Exercise directions =
Give the data again exactly, without its images.

Collected data =

::::

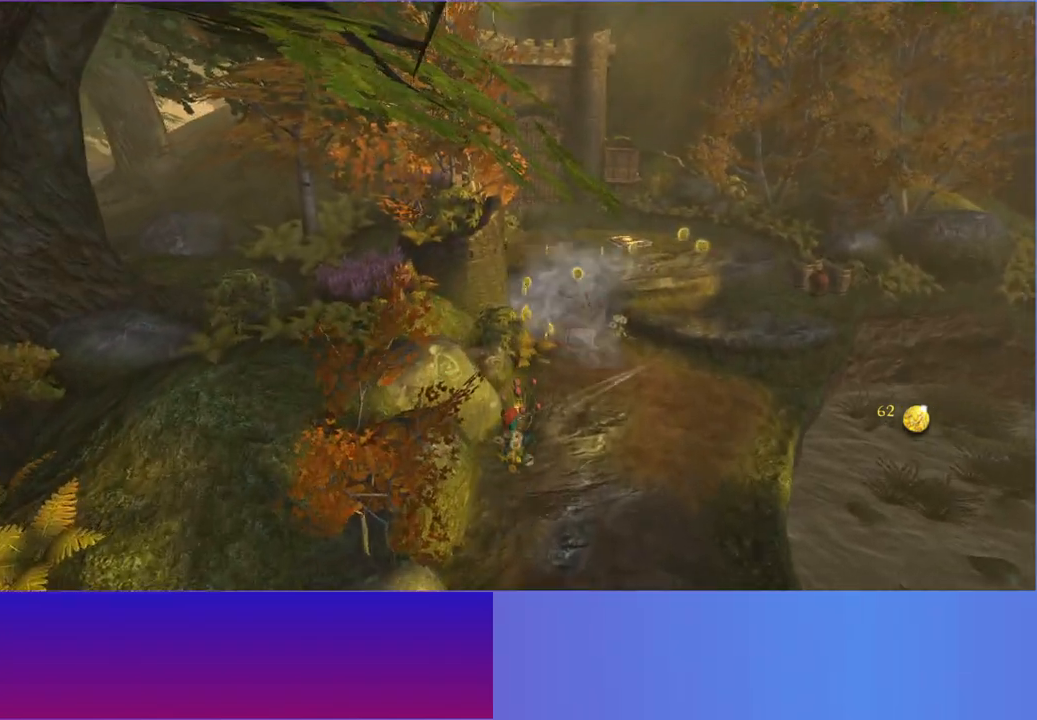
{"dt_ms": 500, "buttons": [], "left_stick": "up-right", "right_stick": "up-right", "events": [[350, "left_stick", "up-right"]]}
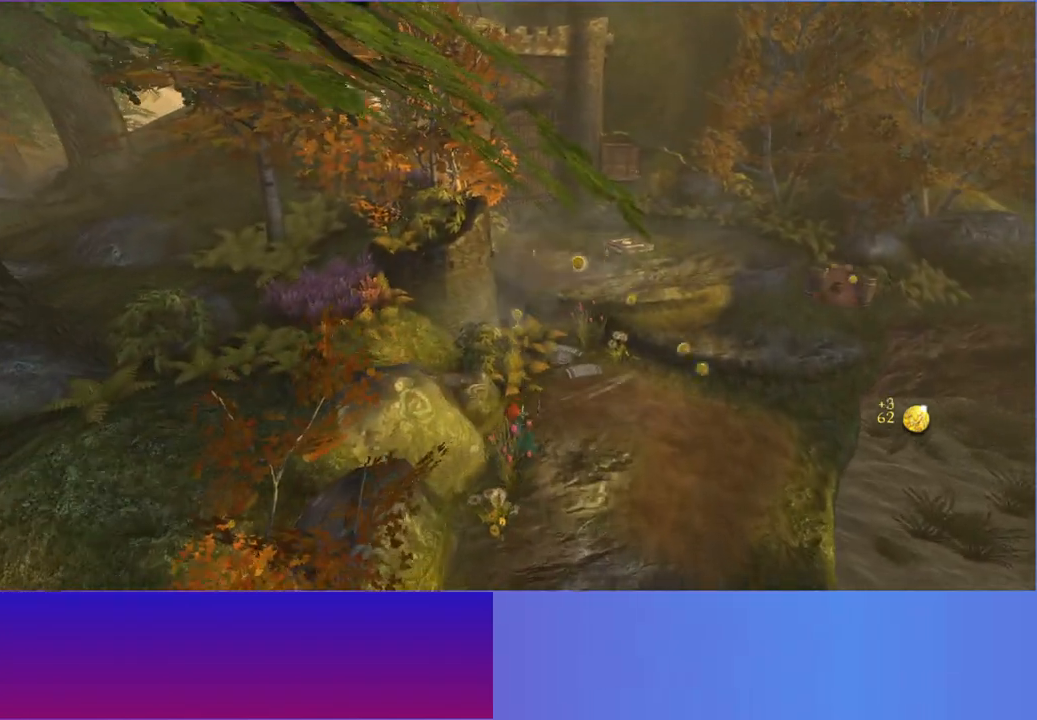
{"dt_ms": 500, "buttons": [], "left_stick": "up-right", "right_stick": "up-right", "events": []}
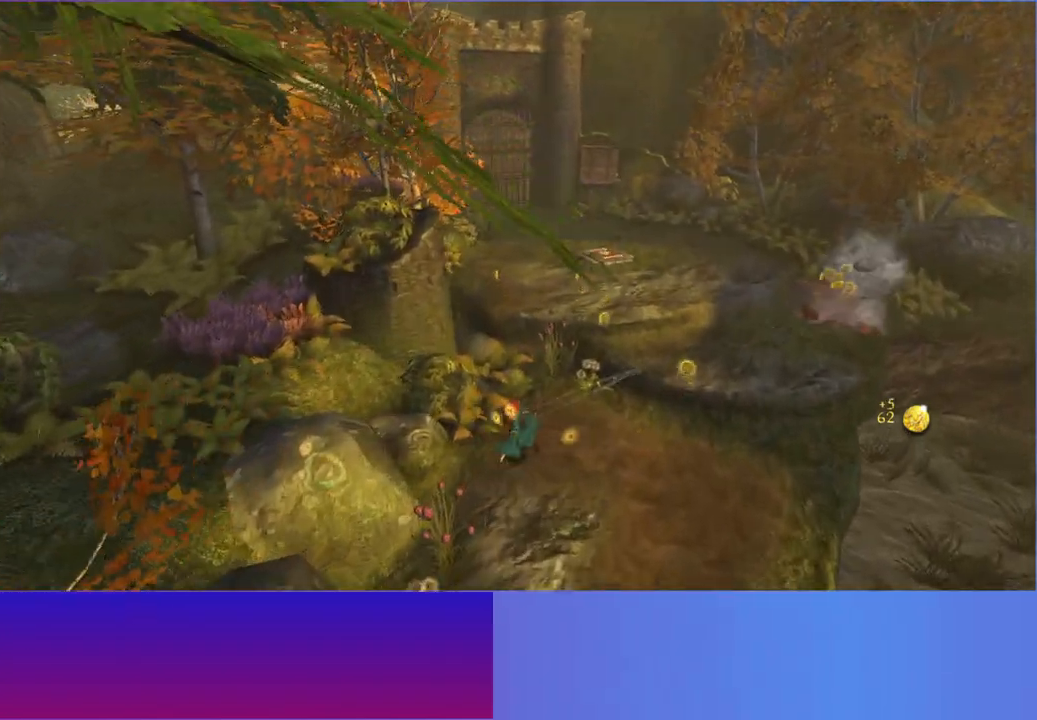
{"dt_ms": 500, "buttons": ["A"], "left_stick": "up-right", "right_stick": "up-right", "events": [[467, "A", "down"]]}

::::

Completed exercise =
{"dt_ms": 500, "buttons": [], "left_stick": "up-right", "right_stick": "up-right", "events": [[350, "left_stick", "up-right"]]}
{"dt_ms": 500, "buttons": [], "left_stick": "up-right", "right_stick": "up-right", "events": []}
{"dt_ms": 500, "buttons": ["A"], "left_stick": "up-right", "right_stick": "up-right", "events": [[467, "A", "down"]]}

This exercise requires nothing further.